I was born on a Saturday in '86, the afternoon before Mother's day. She said I was her gift that Sunday, and this weekend will be the first I will not be able to give that gift to her; followed by my birthday that lands the day after this year. Needless to say, I am not looking forward to the constant reminder of my Mother's absence, and have already made plans to be at the beach all weekend.
A close friend of mine looked directly into my eyes the other night and asked sincerely if it is out of an attempt to "run away". I don't remember my exact response to her, but it was an honest mixture of "yes" and "no". In a separate discussion, another friend asked if all of the moving around, and impulsive uprooting; this go with the flow wherever the wind blows mentality was really as irresponsible as many people make it out to be. Or, what the possible difference was between running and responsibly leaving, if that exists.
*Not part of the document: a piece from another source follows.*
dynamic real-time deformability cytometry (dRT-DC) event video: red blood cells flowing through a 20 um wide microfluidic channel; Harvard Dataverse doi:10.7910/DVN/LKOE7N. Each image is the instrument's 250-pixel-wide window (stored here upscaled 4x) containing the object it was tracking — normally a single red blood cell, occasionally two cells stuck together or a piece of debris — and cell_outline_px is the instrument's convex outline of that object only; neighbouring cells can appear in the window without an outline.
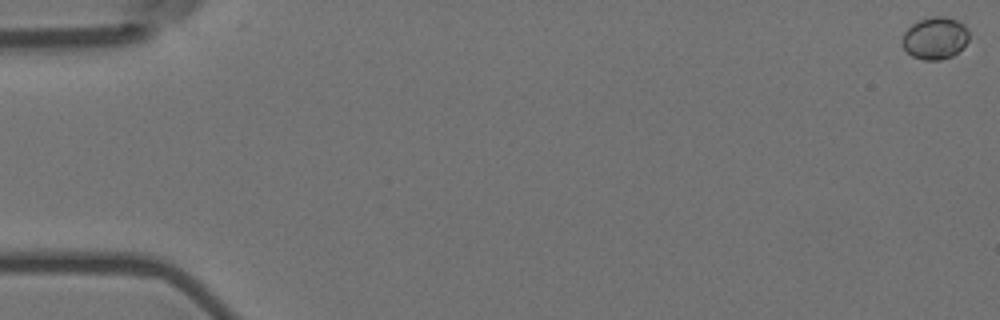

I can't answer for the personal details of her decisions, but I can say that, yes, I am running from any comforts of walls that resemble home this weekend, and, no, I do not believe I can run to anywhere that my sorrows couldn't follow. In essence, on Mother's Day I have nowhere that I actually need to be. There will be no celebration lunch, balloons or cards, cake served on the "You are special today!" plate that we have in our family. Instead, I am running to the one place that I want and need to be: the beach. Sitting on my board in the ocean, the smell of the salty breeze, camping in the sand, the one place where I am able to be alone and responsibly cope.
I call the Re-Beats Project a "movement" because, like all things, you have to move to make things happen in life, and they will never happen sitting stagnant. However, I can't determine for anyone, except myself, how far you have to move, if you are fearfully running away, or boldly running towards the place you ultimately need to be. I hope you find a little more clarity in which is most necessary for your own life though.